▶ **RECORDS FOR THE TASK**:
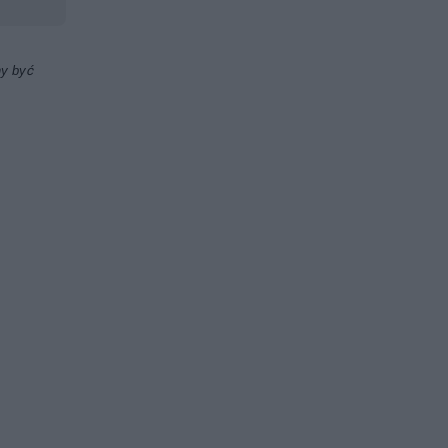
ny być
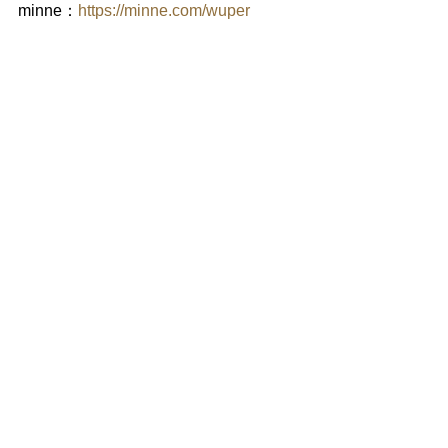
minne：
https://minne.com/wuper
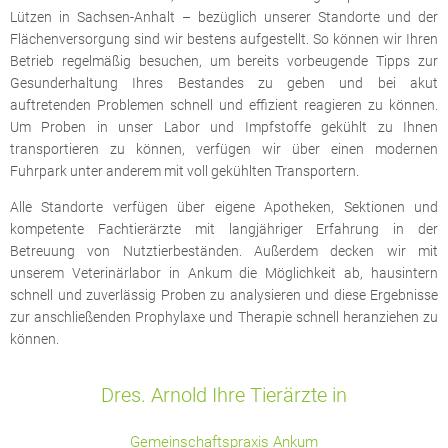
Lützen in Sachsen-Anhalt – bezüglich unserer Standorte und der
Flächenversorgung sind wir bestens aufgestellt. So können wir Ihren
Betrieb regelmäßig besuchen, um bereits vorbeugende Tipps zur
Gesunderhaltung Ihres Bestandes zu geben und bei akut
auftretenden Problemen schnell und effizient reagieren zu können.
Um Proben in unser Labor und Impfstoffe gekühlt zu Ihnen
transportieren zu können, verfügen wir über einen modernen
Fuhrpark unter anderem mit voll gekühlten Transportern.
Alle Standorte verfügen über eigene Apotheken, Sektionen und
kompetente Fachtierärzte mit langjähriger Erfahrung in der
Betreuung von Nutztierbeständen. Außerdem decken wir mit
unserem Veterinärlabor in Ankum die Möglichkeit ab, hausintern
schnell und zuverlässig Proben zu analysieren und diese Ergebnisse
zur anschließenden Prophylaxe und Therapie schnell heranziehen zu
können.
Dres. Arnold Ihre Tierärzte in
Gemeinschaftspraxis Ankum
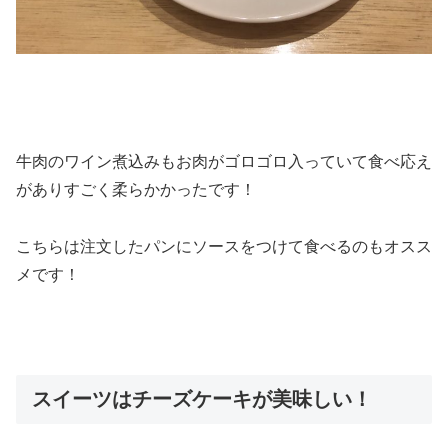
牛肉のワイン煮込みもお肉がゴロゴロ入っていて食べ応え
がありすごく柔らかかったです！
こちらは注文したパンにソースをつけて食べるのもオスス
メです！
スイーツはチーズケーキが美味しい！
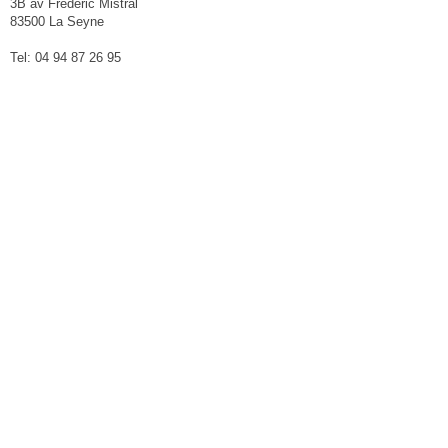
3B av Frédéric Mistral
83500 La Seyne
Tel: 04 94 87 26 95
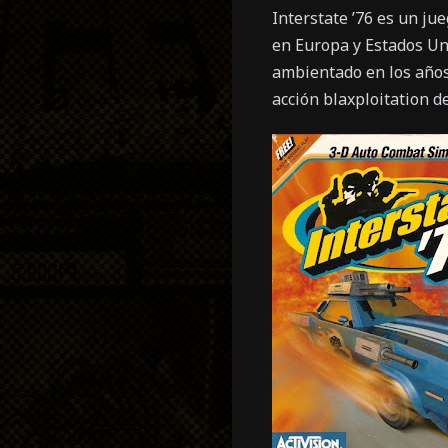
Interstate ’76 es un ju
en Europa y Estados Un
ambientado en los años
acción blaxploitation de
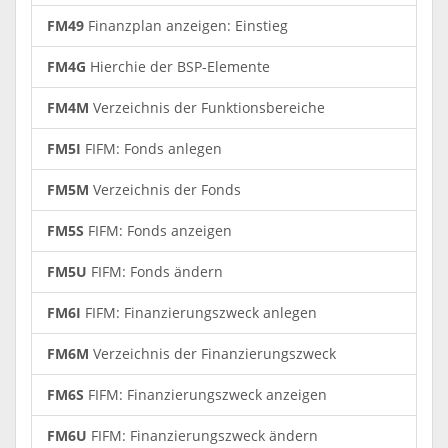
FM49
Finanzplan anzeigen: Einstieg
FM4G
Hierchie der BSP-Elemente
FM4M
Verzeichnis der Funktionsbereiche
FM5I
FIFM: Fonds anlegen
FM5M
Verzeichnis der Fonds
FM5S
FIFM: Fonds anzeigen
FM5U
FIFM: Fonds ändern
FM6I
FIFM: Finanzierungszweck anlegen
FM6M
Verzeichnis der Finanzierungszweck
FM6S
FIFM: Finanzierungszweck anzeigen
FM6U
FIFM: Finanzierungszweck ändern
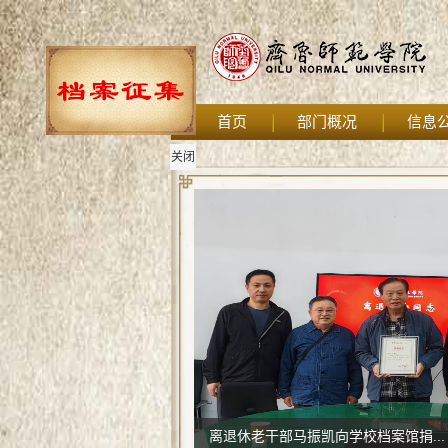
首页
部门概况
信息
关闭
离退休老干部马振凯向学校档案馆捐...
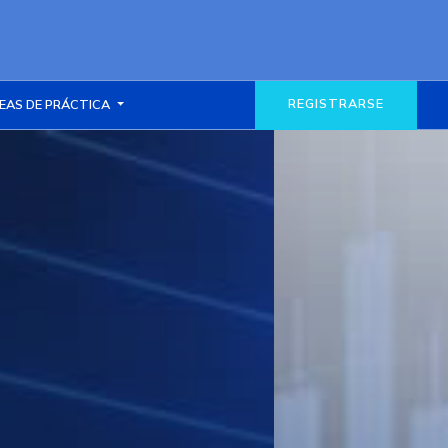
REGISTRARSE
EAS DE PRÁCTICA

▶ **REQUIRED ACTION**: Exactly as written above, print every record, and keep the pictures out.

▶ **WRITTEN SOLUTION**:
ny być
minne：
https://minne.com/wuper
Lützen in Sachsen-Anhalt – bezüglich unserer Standorte und der
Flächenversorgung sind wir bestens aufgestellt. So können wir Ihren
Betrieb regelmäßig besuchen, um bereits vorbeugende Tipps zur
Gesunderhaltung Ihres Bestandes zu geben und bei akut
auftretenden Problemen schnell und effizient reagieren zu können.
Um Proben in unser Labor und Impfstoffe gekühlt zu Ihnen
transportieren zu können, verfügen wir über einen modernen
Fuhrpark unter anderem mit voll gekühlten Transportern.
Alle Standorte verfügen über eigene Apotheken, Sektionen und
kompetente Fachtierärzte mit langjähriger Erfahrung in der
Betreuung von Nutztierbeständen. Außerdem decken wir mit
unserem Veterinärlabor in Ankum die Möglichkeit ab, hausintern
schnell und zuverlässig Proben zu analysieren und diese Ergebnisse
zur anschließenden Prophylaxe und Therapie schnell heranziehen zu
können.
Dres. Arnold Ihre Tierärzte in
Gemeinschaftspraxis Ankum
牛肉のワイン煮込みもお肉がゴロゴロ入っていて食べ応え
がありすごく柔らかかったです！
こちらは注文したパンにソースをつけて食べるのもオスス
メです！
スイーツはチーズケーキが美味しい！
3B av Frédéric Mistral
83500 La Seyne
Tel: 04 94 87 26 95
Interstate ’76 es un ju
en Europa y Estados Un
ambientado en los años
acción blaxploitation de
FM49
Finanzplan anzeigen: Einstieg
FM4G
Hierchie der BSP-Elemente
FM4M
Verzeichnis der Funktionsbereiche
FM5I
FIFM: Fonds anlegen
FM5M
Verzeichnis der Fonds
FM5S
FIFM: Fonds anzeigen
FM5U
FIFM: Fonds ändern
FM6I
FIFM: Finanzierungszweck anlegen
FM6M
Verzeichnis der Finanzierungszweck
FM6S
FIFM: Finanzierungszweck anzeigen
FM6U
FIFM: Finanzierungszweck ändern
首页
部门概况
信息
关闭
离退休老干部马振凯向学校档案馆捐...
REGISTRARSE
EAS DE PRÁCTICA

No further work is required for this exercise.